*** Opening INPUT FOR THIS TASK ***
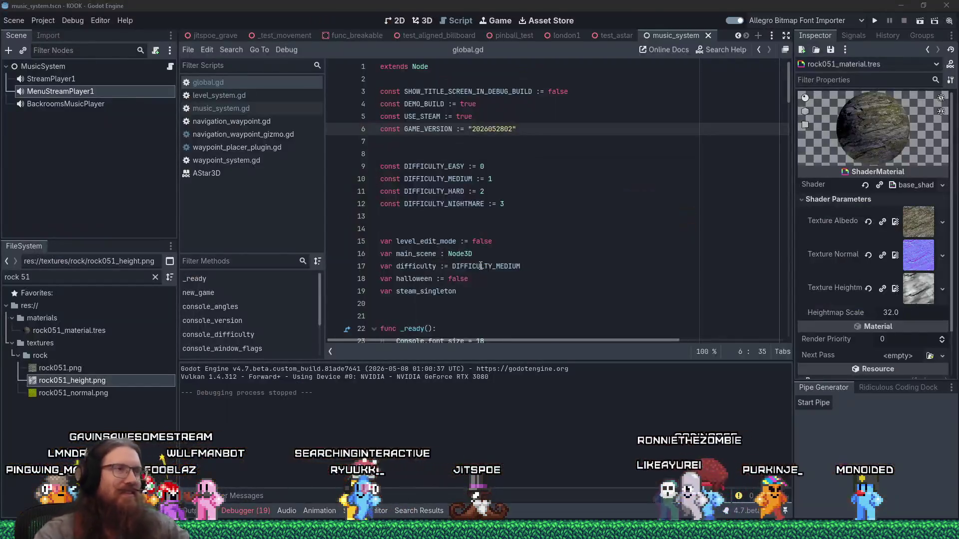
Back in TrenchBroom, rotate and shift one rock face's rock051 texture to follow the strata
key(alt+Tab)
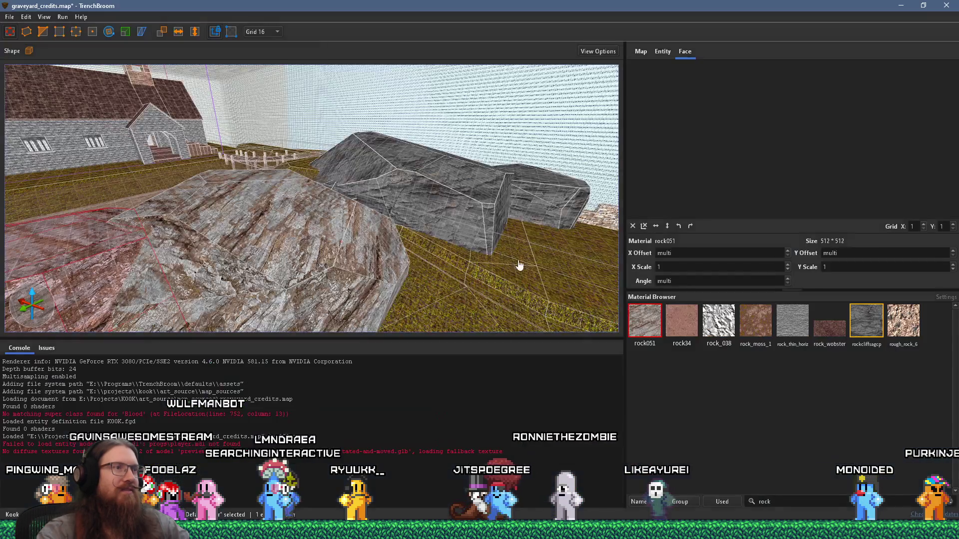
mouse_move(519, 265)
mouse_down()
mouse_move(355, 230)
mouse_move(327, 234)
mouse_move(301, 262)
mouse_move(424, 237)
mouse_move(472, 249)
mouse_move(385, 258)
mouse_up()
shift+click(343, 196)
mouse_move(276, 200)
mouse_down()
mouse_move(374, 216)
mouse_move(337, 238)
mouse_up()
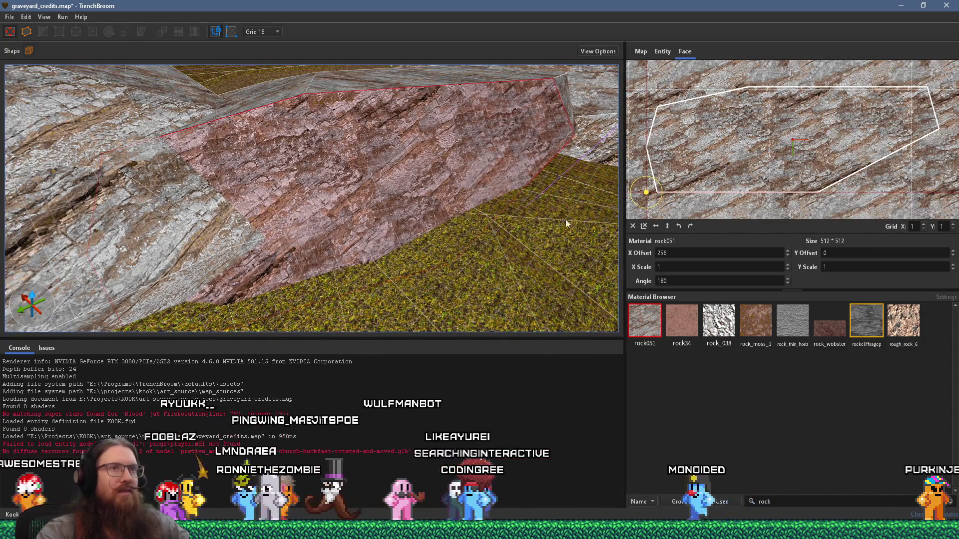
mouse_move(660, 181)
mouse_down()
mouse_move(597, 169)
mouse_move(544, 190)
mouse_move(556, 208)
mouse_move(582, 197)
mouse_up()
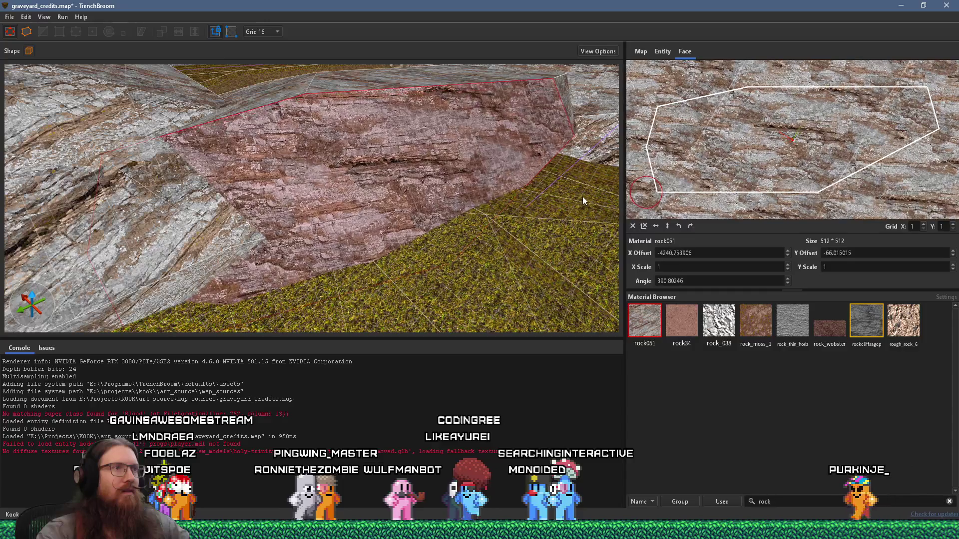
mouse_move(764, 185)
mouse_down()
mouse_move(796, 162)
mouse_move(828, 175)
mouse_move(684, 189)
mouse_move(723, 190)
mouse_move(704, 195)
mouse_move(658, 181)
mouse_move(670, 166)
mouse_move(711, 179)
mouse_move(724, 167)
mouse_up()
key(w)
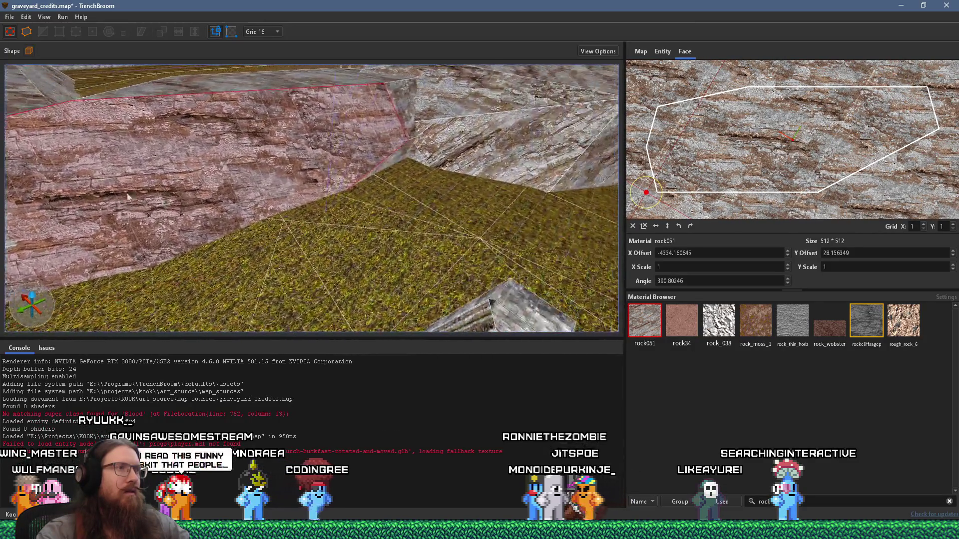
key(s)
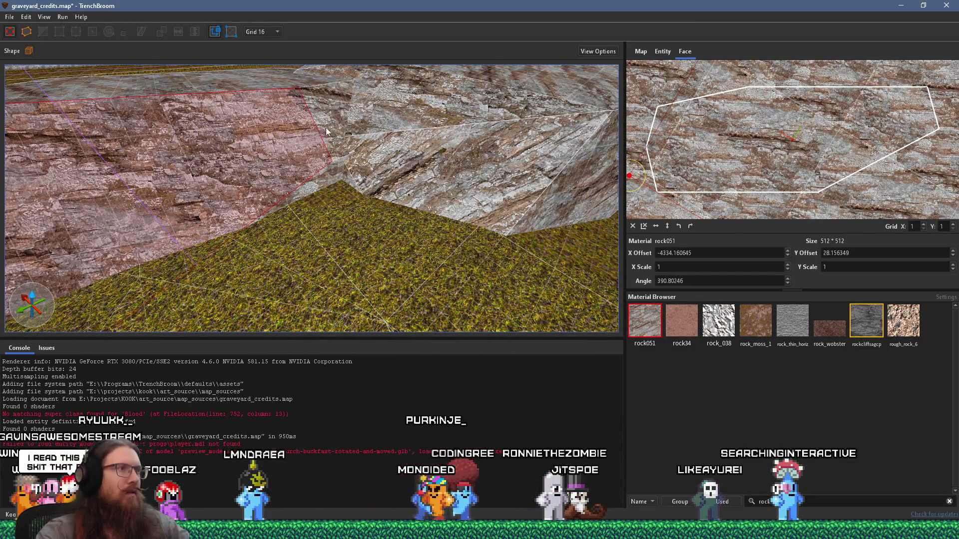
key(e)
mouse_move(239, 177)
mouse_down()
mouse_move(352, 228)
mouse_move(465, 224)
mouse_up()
*** Closing INPUT FOR THIS TASK ***
*** Opening INPUT FOR THIS TASK ***
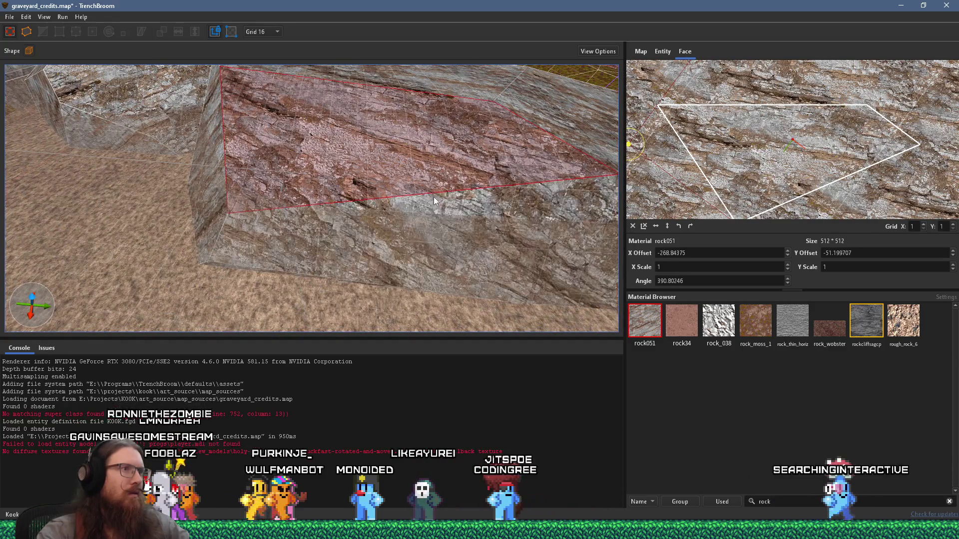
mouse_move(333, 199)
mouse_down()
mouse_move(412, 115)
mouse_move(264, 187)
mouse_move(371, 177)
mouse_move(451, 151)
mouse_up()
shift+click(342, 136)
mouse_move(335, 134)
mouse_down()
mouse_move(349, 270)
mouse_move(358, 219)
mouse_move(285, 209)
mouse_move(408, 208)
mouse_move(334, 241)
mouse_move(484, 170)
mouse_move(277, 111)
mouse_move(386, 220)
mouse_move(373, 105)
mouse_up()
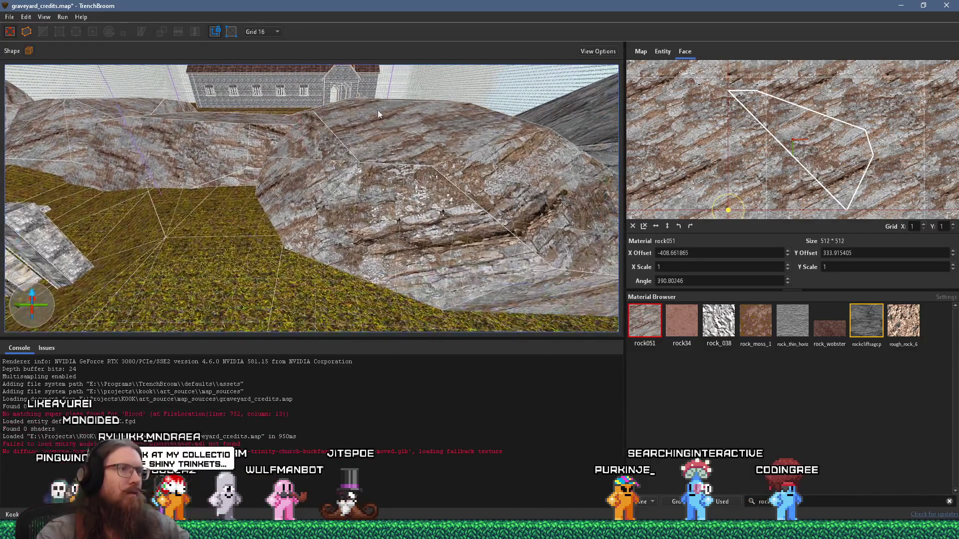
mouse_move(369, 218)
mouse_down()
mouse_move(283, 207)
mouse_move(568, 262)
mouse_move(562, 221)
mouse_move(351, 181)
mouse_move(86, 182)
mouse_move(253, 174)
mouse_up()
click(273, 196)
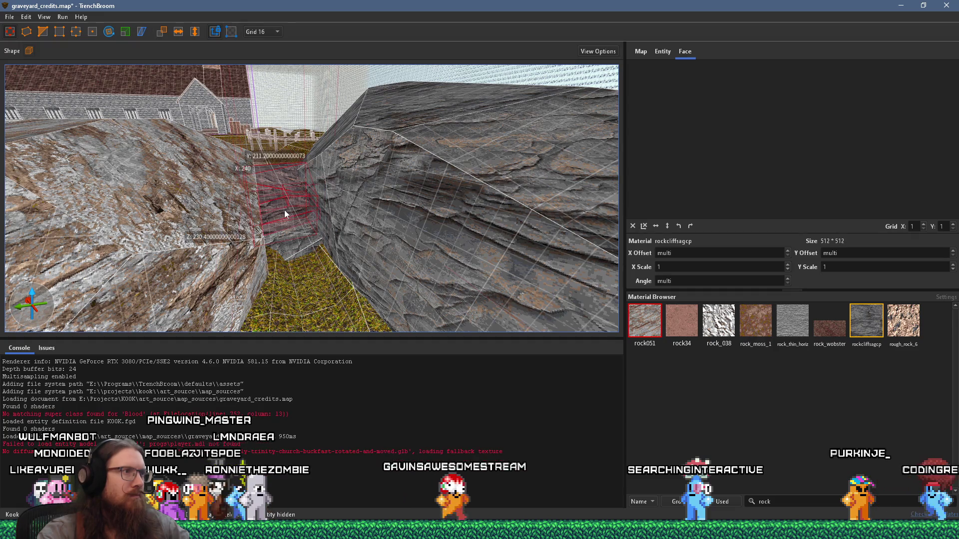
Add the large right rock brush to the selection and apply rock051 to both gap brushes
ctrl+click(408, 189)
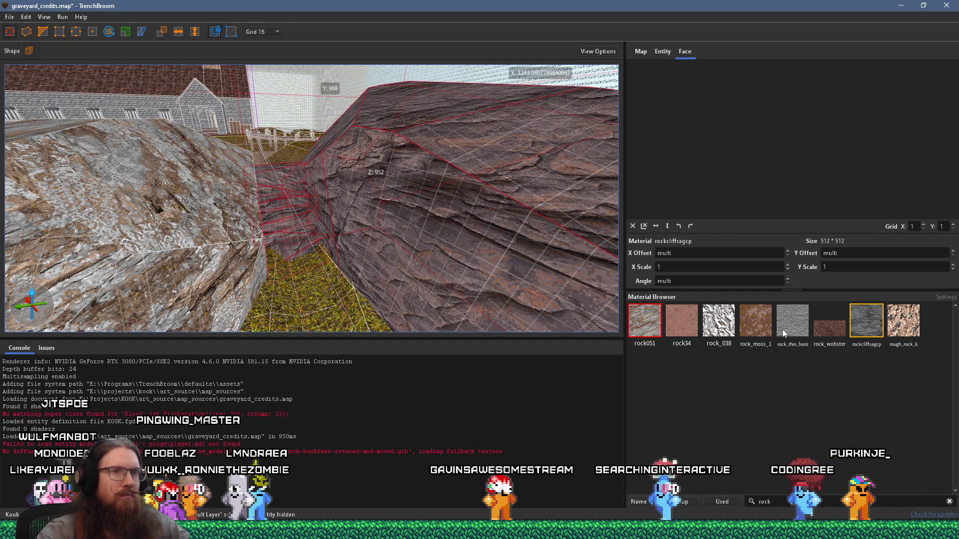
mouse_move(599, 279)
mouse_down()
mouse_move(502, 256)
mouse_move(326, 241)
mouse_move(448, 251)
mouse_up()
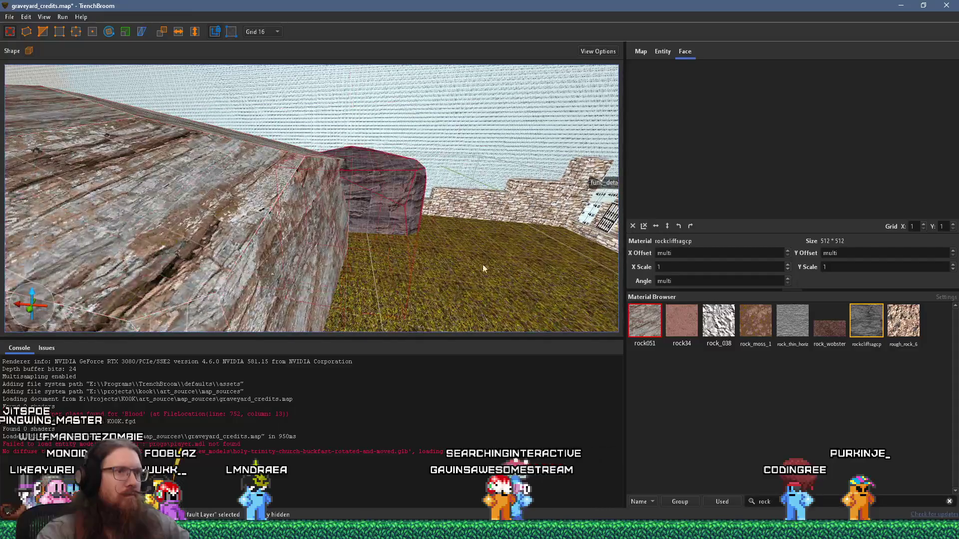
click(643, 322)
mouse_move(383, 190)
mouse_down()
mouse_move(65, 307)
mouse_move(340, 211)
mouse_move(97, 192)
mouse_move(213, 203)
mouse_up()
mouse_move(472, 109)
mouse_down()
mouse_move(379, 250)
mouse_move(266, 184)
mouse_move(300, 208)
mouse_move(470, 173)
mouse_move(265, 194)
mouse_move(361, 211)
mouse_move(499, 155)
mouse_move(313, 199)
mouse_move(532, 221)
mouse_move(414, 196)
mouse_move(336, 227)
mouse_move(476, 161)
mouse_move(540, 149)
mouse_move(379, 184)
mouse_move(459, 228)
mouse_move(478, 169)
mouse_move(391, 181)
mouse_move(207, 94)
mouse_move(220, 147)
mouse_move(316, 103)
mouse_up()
*** Closing INPUT FOR THIS TASK ***
*** Opening INPUT FOR THIS TASK ***
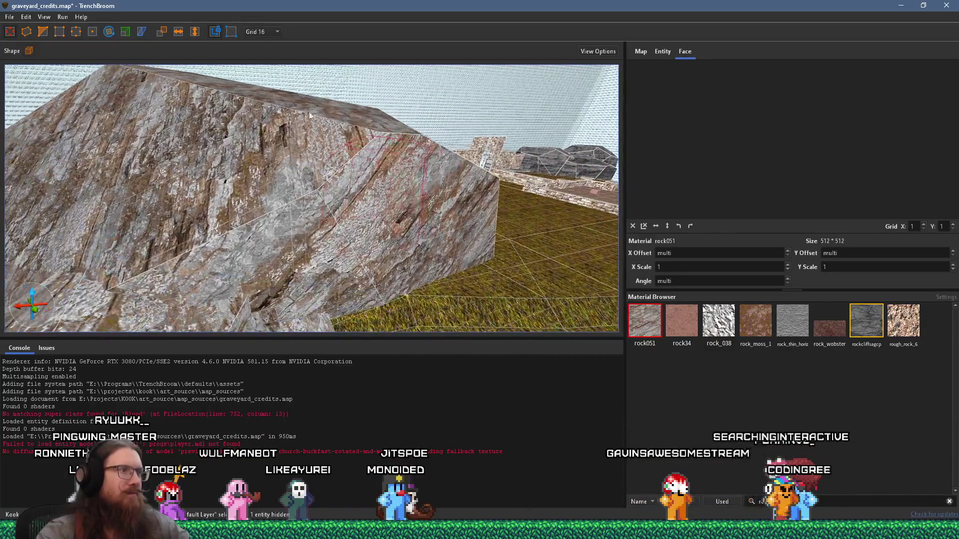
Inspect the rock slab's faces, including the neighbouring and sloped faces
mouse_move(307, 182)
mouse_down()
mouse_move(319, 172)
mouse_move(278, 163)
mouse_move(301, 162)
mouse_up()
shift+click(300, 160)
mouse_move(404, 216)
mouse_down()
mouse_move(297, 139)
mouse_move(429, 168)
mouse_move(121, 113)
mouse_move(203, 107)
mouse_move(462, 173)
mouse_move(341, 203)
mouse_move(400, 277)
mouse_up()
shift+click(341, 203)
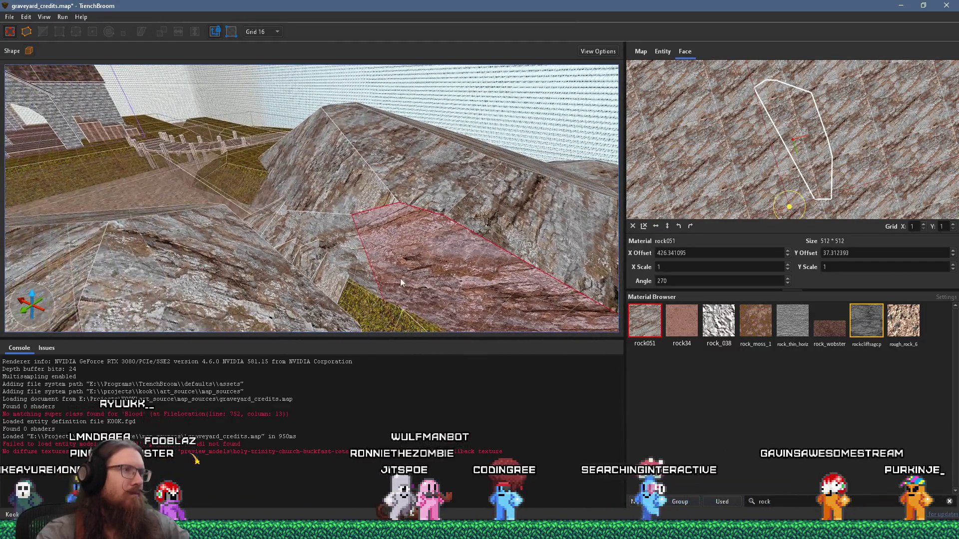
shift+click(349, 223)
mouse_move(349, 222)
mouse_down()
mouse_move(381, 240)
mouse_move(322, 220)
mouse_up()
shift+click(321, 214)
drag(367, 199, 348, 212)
*** Closing INPUT FOR THIS TASK ***
-- WHAT THE TASK ASKS --
Return a copy of each line in the entries that carries the string "click".

-- EXERCISE RESULT --
shift+click(343, 196)
shift+click(342, 136)
click(273, 196)
ctrl+click(408, 189)
click(643, 322)
shift+click(300, 160)
shift+click(341, 203)
shift+click(349, 223)
shift+click(321, 214)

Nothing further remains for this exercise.